▶ _Data under study_
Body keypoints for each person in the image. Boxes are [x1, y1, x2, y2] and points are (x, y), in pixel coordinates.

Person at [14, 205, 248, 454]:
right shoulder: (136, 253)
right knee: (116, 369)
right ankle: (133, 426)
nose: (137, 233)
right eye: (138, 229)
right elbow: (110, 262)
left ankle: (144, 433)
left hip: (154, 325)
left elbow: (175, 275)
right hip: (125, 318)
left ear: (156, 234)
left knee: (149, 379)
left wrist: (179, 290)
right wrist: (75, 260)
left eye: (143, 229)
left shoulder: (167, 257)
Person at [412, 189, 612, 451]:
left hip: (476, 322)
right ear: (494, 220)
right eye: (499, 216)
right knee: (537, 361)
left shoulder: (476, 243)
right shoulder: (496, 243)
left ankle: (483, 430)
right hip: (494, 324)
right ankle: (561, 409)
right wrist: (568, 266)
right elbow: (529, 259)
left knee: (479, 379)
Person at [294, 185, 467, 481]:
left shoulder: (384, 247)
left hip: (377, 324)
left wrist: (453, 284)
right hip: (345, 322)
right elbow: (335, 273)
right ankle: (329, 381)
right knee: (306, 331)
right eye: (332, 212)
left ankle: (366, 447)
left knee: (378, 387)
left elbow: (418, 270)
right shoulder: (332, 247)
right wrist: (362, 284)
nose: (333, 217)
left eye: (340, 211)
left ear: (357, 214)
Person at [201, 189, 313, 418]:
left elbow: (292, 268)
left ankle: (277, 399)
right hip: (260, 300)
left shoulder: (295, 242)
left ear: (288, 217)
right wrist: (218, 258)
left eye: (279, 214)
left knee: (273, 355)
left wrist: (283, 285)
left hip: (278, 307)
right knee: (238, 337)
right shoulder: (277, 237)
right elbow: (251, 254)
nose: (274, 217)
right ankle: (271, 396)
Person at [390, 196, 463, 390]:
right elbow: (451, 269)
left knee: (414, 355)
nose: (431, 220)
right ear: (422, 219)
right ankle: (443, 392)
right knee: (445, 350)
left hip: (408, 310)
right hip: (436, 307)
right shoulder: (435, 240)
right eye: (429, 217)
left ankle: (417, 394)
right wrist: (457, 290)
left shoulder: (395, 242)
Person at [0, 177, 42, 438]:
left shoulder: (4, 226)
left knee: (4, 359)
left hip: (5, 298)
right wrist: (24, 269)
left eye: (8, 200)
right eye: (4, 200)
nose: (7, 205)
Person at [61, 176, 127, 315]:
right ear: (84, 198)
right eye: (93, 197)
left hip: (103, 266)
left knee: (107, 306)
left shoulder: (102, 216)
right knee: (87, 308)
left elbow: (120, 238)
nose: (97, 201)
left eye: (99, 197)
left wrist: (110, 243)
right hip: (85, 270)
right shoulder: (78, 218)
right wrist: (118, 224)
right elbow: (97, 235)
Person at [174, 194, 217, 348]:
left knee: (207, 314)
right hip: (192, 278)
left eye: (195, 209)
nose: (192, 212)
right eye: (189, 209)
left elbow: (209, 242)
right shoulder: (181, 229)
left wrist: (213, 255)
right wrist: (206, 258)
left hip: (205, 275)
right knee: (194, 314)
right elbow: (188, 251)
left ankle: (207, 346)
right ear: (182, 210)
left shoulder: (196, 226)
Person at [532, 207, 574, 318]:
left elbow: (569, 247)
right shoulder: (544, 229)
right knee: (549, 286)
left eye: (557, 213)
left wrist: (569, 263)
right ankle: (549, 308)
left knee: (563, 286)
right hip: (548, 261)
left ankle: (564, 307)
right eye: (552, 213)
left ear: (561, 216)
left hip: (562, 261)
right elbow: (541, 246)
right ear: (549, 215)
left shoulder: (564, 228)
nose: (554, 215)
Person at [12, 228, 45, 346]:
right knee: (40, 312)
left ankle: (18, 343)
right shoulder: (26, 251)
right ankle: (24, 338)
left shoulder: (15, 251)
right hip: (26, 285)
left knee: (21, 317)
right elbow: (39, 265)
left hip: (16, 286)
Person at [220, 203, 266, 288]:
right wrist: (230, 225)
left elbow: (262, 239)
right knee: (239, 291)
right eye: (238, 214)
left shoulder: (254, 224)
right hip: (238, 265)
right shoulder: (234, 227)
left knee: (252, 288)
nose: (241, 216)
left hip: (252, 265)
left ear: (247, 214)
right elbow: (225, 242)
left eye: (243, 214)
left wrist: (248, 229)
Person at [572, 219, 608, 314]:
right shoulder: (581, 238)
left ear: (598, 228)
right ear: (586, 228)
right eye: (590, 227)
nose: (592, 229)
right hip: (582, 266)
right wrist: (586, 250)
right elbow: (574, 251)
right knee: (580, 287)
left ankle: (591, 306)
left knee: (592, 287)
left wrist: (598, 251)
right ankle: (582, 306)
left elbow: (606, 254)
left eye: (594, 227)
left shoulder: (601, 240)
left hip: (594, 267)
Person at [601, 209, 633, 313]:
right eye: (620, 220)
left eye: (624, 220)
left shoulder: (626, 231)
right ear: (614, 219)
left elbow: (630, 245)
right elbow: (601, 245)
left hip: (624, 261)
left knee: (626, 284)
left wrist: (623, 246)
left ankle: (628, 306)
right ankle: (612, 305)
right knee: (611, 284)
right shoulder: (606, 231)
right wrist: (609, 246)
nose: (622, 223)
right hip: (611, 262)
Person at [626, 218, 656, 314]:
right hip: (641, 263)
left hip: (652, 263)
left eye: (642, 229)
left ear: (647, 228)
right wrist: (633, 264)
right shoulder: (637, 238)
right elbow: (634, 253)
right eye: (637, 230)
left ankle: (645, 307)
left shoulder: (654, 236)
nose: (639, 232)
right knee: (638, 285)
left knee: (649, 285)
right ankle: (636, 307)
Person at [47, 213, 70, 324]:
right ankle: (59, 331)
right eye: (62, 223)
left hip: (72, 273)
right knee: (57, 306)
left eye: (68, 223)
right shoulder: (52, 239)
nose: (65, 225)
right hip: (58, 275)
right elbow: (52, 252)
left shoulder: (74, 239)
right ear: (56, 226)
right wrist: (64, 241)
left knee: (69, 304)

--

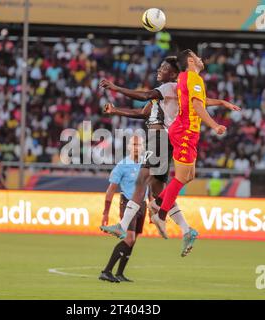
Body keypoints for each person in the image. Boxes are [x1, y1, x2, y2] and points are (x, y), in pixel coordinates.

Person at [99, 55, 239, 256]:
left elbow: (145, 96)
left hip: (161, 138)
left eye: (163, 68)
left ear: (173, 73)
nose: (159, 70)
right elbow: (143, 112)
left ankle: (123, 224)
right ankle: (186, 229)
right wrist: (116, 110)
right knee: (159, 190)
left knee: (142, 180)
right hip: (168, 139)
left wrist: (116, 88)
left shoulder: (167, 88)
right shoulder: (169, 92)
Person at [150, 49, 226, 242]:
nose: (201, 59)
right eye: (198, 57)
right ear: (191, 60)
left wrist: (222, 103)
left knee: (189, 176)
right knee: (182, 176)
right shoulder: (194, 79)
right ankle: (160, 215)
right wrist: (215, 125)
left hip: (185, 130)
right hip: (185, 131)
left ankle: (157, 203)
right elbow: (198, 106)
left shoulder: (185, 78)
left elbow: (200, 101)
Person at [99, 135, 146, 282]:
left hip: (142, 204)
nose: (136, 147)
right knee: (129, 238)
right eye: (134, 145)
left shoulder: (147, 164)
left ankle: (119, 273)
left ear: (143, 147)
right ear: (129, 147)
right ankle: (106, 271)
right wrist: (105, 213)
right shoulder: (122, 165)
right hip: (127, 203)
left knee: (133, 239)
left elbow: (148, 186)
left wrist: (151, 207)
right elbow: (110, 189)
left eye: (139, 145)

--

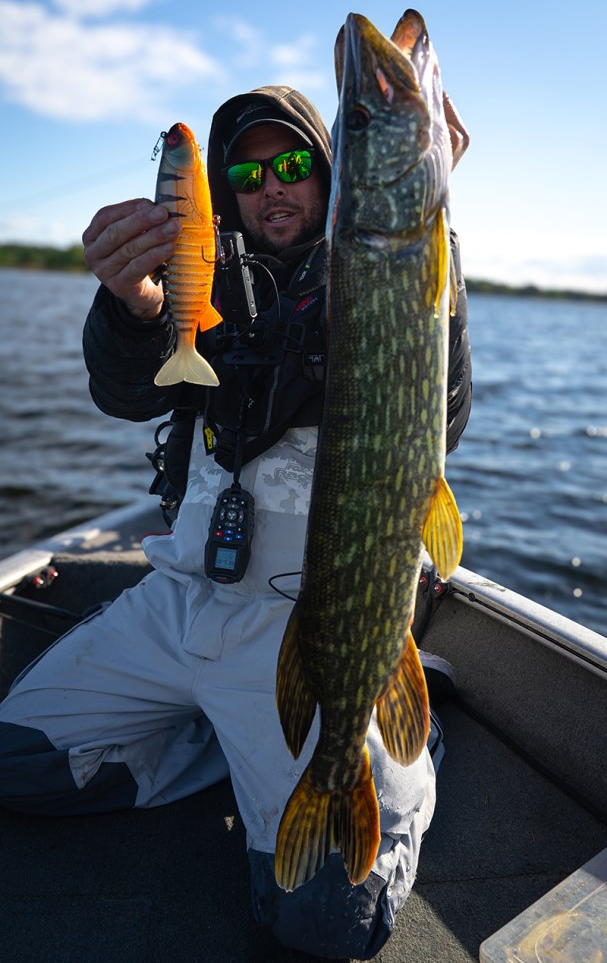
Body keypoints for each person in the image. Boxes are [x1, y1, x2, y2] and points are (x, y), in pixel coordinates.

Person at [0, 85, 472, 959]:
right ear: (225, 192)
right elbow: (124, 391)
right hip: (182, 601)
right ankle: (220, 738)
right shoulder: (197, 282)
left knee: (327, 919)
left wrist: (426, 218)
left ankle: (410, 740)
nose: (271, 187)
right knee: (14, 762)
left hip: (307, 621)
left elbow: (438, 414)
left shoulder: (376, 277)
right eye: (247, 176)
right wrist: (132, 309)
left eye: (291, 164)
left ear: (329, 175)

▶ _Prompt_
For the material above, reproduce exactly the lines from the line with "left ankle: (564, 307)" to the line with "left knee: (69, 304)", inclusive, and exclude all others.

▶ _Your solution_
left ankle: (564, 307)
right eye: (552, 213)
left ear: (561, 216)
left hip: (562, 261)
right elbow: (541, 246)
right ear: (549, 215)
left shoulder: (564, 228)
nose: (554, 215)
Person at [12, 228, 45, 346]:
right knee: (40, 312)
left ankle: (18, 343)
right shoulder: (26, 251)
right ankle: (24, 338)
left shoulder: (15, 251)
right hip: (26, 285)
left knee: (21, 317)
right elbow: (39, 265)
left hip: (16, 286)
Person at [220, 203, 266, 288]:
right wrist: (230, 225)
left elbow: (262, 239)
right knee: (239, 291)
right eye: (238, 214)
left shoulder: (254, 224)
right hip: (238, 265)
right shoulder: (234, 227)
left knee: (252, 288)
nose: (241, 216)
left hip: (252, 265)
left ear: (247, 214)
right elbow: (225, 242)
left eye: (243, 214)
left wrist: (248, 229)
Person at [572, 219, 608, 314]:
right shoulder: (581, 238)
left ear: (598, 228)
right ear: (586, 228)
right eye: (590, 227)
nose: (592, 229)
right hip: (582, 266)
right wrist: (586, 250)
right elbow: (574, 251)
right knee: (580, 287)
left ankle: (591, 306)
left knee: (592, 287)
left wrist: (598, 251)
right ankle: (582, 306)
left elbow: (606, 254)
left eye: (594, 227)
left shoulder: (601, 240)
left hip: (594, 267)
Person at [601, 209, 633, 313]:
right eye: (620, 220)
left eye: (624, 220)
left shoulder: (626, 231)
right ear: (614, 219)
left elbow: (630, 245)
right elbow: (601, 245)
left hip: (624, 261)
left knee: (626, 284)
left wrist: (623, 246)
left ankle: (628, 306)
right ankle: (612, 305)
right knee: (611, 284)
right shoulder: (606, 231)
right wrist: (609, 246)
nose: (622, 223)
right hip: (611, 262)
Person at [626, 218, 656, 314]:
right hip: (641, 263)
left hip: (652, 263)
left eye: (642, 229)
left ear: (647, 228)
right wrist: (633, 264)
right shoulder: (637, 238)
right elbow: (634, 253)
right eye: (637, 230)
left ankle: (645, 307)
left shoulder: (654, 236)
nose: (639, 232)
right knee: (638, 285)
left knee: (649, 285)
right ankle: (636, 307)
Person at [47, 213, 70, 324]:
right ankle: (59, 331)
right eye: (62, 223)
left hip: (72, 273)
right knee: (57, 306)
left eye: (68, 223)
right shoulder: (52, 239)
nose: (65, 225)
right hip: (58, 275)
right elbow: (52, 252)
left shoulder: (74, 239)
right ear: (56, 226)
right wrist: (64, 241)
left knee: (69, 304)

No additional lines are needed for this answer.